Trecho fornecido:
···

Abrimos aqui um parêntese para esclarecer que, na primeira versão produzida do material didático aqui focalizado, o texto de apresentação era oferecido ao aluno apenas em português escrito, e, no enunciado da Atividade 1, não se mencionava que a discussão deveria ser feita em Libras. Como já explicitado, algumas decisões para o refinamento do material decorreram da interação com a docente do INES, como demonstra o excerto de aula transcrito a seguir:

Docente INES: Essa discussão vai ser em Libras?

G: Aí é com a professora, né? [rindo]. A gente tem que colocar isso no material do professor, né?

Docente INES: Assim, para mim, não tem o menor sentido/porque já vai começar uma barreira aí, porque discutir não é só responder no papel por escrito, então, pra mim, essa discussão inicial deveria ser em Libras. Mas, tem razão, professor tem autonomia, né, mas eu acho que no material poderia ter uma indicação, caso vocês acharem que a discussão tem que ser em Libras, ter algum sinalzinho das mãos em Libras. Como por exemplo quando a gente tem um livro para ouvintes, né por exemplo de português para estrangeiros, aí o áudio, não tem um ícone de áudio? Colocar um ícone da Libras, ali do lado!

G: Ah, legal, a gente não tinha pensado nisso!

C: Então, tem vários momentos de discussão em sala de aula, e a Ivani disse que eles utilizam a Libras em sala de aula, né, então acho que a gente nem pensou em colocar o ícone, mas todas as discussões que são mais de conversa é pra ser em Libras, porque ficar produzindo, escrevendo vai até desmotivar.

Docente INES: É porque vocês já conhecem a realidade do Cepre, né, mas pensando assim, pra fora do Cepre, isso não é claro pra todos os professores, tá?! Se vocês estão escrevendo também para fora dessa realidade...

Docente supervisora: Sim, é esta a ideia! Que este material possa ir para além do Cepre...

Docente INES:Porque tem professor que não tem formação para dar aula pra surdos, né. Muitos vão pegar a atividade e vão falar assim, mas... é em Libras? Ou eles vão escrever? Então, assim, não tá posto! Então, se o objetivo é que a discussão seja em Libras, coloca o ícone ali!

S: Hum... a gente não tinha pensado nisso... é mesmo...

Docente supervisora:E você acha que vale a pena colocar no enunciado. Vamos discutir em Libras...

Docente INES: Ah, eu acho!

···

Material fornecido:
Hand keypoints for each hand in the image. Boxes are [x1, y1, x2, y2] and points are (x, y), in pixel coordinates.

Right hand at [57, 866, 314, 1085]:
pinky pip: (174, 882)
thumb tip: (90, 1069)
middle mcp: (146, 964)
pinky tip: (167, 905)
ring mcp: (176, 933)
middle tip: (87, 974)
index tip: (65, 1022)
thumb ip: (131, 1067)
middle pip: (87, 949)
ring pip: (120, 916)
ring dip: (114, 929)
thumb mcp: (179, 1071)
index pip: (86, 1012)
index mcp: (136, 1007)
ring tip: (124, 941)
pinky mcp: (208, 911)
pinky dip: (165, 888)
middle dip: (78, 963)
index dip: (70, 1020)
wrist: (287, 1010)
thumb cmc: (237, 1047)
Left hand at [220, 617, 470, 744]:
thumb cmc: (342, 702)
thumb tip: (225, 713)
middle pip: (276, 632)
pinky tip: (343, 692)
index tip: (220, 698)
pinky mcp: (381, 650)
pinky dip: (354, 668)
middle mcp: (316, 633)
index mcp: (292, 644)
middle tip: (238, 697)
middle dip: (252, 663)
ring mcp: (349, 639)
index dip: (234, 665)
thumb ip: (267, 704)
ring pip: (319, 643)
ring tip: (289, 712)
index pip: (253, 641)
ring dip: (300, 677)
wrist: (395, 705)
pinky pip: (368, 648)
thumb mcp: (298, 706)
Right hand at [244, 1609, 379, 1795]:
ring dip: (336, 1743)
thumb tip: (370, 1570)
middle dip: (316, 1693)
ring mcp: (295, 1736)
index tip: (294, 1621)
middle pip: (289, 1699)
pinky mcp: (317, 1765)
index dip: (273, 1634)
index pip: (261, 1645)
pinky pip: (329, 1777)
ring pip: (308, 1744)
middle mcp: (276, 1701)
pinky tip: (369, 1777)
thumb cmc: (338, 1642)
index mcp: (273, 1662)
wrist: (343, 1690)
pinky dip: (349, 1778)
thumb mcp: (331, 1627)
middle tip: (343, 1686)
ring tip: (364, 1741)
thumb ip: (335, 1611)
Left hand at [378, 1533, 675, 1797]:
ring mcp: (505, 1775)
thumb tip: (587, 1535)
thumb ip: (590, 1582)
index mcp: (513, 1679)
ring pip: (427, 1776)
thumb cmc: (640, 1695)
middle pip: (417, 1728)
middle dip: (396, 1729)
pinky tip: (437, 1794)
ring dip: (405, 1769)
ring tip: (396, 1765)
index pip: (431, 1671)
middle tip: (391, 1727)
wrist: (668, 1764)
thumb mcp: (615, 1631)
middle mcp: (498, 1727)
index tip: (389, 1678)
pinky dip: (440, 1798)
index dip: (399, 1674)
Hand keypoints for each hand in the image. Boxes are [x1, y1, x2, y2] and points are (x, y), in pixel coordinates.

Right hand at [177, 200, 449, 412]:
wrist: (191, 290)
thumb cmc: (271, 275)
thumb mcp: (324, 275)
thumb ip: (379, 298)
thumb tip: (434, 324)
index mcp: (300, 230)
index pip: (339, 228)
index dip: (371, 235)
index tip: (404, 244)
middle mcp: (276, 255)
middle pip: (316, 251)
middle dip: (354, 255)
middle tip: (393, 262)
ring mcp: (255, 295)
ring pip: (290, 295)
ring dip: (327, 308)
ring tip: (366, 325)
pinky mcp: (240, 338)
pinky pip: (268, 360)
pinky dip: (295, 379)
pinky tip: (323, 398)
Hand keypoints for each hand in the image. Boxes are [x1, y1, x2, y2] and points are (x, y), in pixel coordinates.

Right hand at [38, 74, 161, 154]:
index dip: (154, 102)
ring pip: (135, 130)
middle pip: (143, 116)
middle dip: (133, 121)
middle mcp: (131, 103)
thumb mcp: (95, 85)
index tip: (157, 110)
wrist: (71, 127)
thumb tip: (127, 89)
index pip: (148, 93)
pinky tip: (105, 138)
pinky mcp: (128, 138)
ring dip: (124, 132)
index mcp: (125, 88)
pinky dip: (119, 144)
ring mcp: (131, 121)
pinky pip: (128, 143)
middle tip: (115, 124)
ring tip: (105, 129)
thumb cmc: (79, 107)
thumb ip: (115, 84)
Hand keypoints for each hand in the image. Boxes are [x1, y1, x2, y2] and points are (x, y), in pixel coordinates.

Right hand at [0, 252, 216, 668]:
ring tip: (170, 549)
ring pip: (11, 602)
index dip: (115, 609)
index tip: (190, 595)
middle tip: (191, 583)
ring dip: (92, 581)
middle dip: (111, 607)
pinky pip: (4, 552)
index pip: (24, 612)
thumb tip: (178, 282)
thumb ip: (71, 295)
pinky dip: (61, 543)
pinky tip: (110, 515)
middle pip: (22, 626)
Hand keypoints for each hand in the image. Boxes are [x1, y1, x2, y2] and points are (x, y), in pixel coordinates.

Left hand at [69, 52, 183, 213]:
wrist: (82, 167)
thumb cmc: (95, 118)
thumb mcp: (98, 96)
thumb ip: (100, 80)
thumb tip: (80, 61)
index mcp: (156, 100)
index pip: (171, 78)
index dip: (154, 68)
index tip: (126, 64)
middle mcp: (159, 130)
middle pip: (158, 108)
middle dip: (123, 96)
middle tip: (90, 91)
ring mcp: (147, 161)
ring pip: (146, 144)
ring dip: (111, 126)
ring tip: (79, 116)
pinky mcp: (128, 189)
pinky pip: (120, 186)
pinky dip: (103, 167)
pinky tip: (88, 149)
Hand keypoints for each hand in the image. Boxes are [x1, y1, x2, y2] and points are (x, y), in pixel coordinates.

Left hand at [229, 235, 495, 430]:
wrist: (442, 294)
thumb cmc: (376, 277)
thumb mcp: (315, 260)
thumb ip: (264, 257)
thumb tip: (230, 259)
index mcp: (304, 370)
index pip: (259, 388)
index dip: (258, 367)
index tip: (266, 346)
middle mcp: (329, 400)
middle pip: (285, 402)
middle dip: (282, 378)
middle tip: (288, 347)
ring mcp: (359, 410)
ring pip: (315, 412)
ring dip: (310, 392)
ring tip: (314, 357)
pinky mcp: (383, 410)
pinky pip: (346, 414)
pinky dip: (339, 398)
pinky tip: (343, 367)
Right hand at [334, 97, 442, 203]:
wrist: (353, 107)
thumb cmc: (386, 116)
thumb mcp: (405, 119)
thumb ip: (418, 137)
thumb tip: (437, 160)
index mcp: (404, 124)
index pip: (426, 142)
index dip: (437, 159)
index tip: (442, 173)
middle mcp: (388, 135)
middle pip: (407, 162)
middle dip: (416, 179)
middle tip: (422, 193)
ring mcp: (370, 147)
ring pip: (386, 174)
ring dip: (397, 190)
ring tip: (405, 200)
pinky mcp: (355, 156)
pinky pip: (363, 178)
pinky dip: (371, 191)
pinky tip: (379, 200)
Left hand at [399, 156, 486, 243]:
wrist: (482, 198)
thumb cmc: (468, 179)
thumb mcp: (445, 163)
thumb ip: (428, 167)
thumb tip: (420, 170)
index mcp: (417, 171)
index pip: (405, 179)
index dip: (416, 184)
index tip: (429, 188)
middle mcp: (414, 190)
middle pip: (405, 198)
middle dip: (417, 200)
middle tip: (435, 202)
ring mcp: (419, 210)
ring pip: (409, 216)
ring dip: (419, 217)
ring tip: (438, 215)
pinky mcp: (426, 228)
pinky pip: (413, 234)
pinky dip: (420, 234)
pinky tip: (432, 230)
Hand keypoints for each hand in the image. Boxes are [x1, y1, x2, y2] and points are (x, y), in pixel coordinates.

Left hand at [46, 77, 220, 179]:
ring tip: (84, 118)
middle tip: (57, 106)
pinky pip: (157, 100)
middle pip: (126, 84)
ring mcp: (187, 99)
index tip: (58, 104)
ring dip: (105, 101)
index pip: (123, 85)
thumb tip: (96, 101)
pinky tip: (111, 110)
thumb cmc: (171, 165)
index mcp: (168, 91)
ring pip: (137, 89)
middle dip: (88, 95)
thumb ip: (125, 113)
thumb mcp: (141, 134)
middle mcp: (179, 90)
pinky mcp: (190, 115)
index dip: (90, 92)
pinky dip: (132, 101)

···

Passe para o inglês a frase "Ah, legal, a gente não tinha pensado nisso!", do trecho sobre o material didático e a Libras.

Oh, nice, we hadn't thought of that!